Nothing but the lines from the top of the following entries through the line with "## Executive Summary" should be printed, exactly as they are.
** Opening Data records block **
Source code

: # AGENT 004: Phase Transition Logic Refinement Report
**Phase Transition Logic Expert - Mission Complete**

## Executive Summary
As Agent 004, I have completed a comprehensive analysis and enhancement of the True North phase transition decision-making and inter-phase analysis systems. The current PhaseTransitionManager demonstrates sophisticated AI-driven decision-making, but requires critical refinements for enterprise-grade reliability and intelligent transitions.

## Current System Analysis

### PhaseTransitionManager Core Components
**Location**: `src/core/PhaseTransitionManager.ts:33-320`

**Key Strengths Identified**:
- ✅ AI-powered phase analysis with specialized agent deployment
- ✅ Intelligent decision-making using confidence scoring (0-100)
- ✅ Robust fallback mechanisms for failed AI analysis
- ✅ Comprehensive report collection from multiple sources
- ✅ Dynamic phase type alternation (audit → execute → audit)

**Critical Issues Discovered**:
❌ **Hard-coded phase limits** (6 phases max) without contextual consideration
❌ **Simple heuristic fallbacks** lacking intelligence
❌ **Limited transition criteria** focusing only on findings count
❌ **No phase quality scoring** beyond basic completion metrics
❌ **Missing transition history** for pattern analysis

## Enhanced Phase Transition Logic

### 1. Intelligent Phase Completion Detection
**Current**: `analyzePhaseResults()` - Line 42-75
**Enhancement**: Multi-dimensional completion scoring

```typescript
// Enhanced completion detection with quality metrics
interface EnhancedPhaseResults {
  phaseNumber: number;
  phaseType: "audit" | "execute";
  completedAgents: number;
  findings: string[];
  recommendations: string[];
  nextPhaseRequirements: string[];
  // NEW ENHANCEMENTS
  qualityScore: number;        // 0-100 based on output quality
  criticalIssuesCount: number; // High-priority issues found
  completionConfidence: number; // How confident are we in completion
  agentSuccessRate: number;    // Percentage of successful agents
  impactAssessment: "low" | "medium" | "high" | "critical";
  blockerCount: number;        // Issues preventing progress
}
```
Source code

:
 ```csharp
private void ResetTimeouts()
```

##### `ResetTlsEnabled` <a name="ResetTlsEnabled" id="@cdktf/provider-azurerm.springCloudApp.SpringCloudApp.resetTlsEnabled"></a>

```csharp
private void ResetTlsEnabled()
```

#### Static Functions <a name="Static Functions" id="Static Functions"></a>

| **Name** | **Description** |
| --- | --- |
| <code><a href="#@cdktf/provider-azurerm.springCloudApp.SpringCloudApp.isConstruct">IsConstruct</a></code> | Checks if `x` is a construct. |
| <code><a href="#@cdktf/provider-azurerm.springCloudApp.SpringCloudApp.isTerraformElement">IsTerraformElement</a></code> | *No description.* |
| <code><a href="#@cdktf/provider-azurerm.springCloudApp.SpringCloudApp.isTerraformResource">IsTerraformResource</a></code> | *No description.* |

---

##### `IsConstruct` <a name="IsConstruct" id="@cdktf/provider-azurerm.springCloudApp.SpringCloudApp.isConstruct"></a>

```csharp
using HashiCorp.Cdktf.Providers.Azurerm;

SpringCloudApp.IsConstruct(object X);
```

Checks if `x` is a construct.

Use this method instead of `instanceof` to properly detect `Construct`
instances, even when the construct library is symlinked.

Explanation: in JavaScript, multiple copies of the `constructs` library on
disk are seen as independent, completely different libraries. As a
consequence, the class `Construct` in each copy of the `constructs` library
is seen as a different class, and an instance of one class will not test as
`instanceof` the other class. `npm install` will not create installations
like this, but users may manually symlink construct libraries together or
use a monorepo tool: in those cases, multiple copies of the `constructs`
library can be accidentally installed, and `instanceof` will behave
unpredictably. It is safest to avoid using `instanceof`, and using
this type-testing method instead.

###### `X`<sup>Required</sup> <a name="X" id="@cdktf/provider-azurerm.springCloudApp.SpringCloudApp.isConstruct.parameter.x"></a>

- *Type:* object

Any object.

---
** Closing Data records block **
_Final answer_.
Source code

: # AGENT 004: Phase Transition Logic Refinement Report
**Phase Transition Logic Expert - Mission Complete**

## Executive Summary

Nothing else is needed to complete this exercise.